Recorded grade is only permitted with standard dairy goats...they have to look like one breed or another ex. LaMancha or Nubian but are not considered a purebred.
With Nigerian Dwarfs, they are just that...a Purebred Nigerian, they cannot be registered with AGS unless the parents are registered, same with ADGA. They cannot be classed as a recorded grade based on appearance.

NMGA is a registry that allows "miniature" goats to be registered, wether they be pygmy, nigerian, mini nubian or crosses of any "mini" breed, be aware though that this registry is new and is not as popular as American Goat Society, American Dairy Goat Association or even Nigerian Dwarf Goat Association and that your goats would not be considered purebred nigerians even if they are they would be listed as foundation stock.

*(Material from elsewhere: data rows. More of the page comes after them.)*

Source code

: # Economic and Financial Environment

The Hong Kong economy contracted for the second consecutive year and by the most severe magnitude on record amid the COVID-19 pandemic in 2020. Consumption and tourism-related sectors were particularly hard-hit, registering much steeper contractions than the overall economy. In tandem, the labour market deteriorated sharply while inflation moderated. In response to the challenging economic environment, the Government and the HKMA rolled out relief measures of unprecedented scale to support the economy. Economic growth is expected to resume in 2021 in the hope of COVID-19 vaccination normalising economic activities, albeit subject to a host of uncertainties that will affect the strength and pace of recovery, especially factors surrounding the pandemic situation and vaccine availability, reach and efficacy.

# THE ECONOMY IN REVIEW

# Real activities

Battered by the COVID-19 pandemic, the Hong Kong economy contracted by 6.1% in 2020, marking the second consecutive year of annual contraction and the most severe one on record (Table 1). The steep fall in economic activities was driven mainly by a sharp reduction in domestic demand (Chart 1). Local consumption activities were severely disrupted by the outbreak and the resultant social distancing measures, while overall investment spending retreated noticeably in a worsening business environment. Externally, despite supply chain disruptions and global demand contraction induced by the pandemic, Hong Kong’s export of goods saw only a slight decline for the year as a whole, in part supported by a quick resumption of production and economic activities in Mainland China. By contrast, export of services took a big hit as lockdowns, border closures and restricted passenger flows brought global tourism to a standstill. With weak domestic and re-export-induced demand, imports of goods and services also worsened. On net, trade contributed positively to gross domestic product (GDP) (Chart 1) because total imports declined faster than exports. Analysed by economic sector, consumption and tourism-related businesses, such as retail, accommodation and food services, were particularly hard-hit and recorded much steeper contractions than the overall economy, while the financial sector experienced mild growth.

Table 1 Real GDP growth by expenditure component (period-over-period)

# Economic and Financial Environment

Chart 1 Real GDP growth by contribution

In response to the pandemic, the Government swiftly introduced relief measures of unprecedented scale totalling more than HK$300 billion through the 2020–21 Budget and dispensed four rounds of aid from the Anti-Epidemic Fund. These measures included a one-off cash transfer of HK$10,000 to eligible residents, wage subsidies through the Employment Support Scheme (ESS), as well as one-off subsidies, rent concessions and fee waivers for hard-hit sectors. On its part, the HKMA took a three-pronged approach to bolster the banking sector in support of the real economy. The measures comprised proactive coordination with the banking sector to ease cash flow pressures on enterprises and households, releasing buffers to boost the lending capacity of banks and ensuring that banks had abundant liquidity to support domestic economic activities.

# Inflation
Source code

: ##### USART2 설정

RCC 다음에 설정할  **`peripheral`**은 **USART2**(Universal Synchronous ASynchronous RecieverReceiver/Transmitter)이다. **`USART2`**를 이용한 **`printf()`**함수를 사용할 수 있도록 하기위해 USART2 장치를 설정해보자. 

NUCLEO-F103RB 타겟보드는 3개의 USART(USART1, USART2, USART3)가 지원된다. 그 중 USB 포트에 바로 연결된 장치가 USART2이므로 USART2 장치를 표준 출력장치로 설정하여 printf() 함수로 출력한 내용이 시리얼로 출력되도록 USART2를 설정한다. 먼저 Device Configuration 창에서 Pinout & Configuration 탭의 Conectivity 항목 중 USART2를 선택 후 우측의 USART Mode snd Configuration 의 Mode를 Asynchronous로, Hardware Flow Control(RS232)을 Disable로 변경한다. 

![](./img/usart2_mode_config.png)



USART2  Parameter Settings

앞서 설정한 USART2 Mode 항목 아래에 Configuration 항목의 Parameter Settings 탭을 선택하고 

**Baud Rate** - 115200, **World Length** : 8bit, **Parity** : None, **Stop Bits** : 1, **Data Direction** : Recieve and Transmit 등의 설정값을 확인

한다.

NMGA offers many different things for members too, shows etc as well as a breeder listing and a ton of info on what the requirements are to register a mini with them.
If anything, registering your goats with them will allow you to establish an identity to your goats as they do require a tattoo and herd name.


----------



## Sunny Daze (May 18, 2010)

I haven't heard of the NMGA but would think you would still be selling their kids at unregistered prices even if they belonged to this registry. I would think you can tattoo any goat if you want for your records, they don't have to be registered...


----------



## creakingpinesfarm (Jan 14, 2011)

Thanks so much for explaining it.


----------



## tracyqh (Aug 9, 2010)

I need an Alpine doe looked at to see if I can have her as a recorded grade. What steps do I need to take?


----------



## 4kids (Jul 21, 2009)

Maybe someone else will jump in her but I was under the impression that a recorded grade is a percentage of various different goats that can track their pedigree. I know it only applies to full size dairy goats. We have alot of kids in our 4-h club that have recorded grade does they show.


----------